[The data — start]

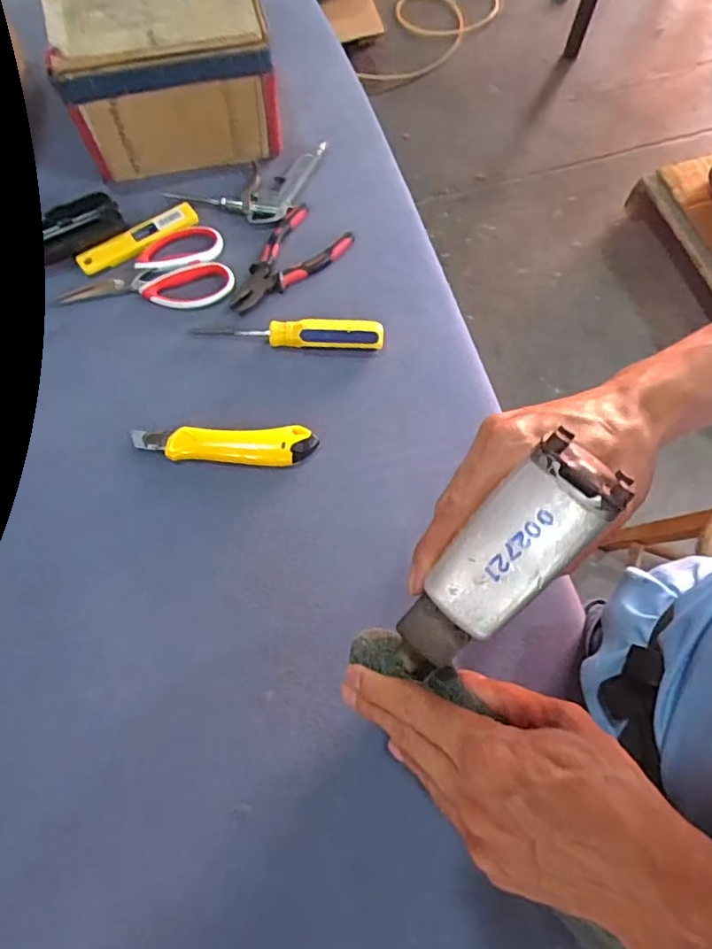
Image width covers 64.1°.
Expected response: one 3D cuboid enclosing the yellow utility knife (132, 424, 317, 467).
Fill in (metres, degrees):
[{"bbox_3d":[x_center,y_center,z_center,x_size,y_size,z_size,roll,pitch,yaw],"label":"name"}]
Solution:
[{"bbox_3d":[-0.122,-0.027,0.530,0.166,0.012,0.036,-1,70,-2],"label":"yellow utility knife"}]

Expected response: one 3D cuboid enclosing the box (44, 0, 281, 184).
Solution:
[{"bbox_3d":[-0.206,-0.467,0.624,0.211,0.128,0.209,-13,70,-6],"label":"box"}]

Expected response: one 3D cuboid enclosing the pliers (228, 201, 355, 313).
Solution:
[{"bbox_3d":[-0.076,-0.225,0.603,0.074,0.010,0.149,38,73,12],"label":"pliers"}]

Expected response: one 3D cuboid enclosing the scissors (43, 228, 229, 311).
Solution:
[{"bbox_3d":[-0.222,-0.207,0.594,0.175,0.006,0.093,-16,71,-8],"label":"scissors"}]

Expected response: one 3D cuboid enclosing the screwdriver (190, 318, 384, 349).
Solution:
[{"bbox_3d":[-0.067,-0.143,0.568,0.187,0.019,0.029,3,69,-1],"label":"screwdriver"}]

[The data — finish]

What you will do
Please give back exactly the lines of this listing beginning at the line with "Expected response: one 3D cuboid enclosing the scissors" and ending with the line with "Expected response: one 3D cuboid enclosing the screwdriver", both included, and nothing else.

Completed task
Expected response: one 3D cuboid enclosing the scissors (43, 228, 229, 311).
Solution:
[{"bbox_3d":[-0.222,-0.207,0.594,0.175,0.006,0.093,-16,71,-8],"label":"scissors"}]

Expected response: one 3D cuboid enclosing the screwdriver (190, 318, 384, 349).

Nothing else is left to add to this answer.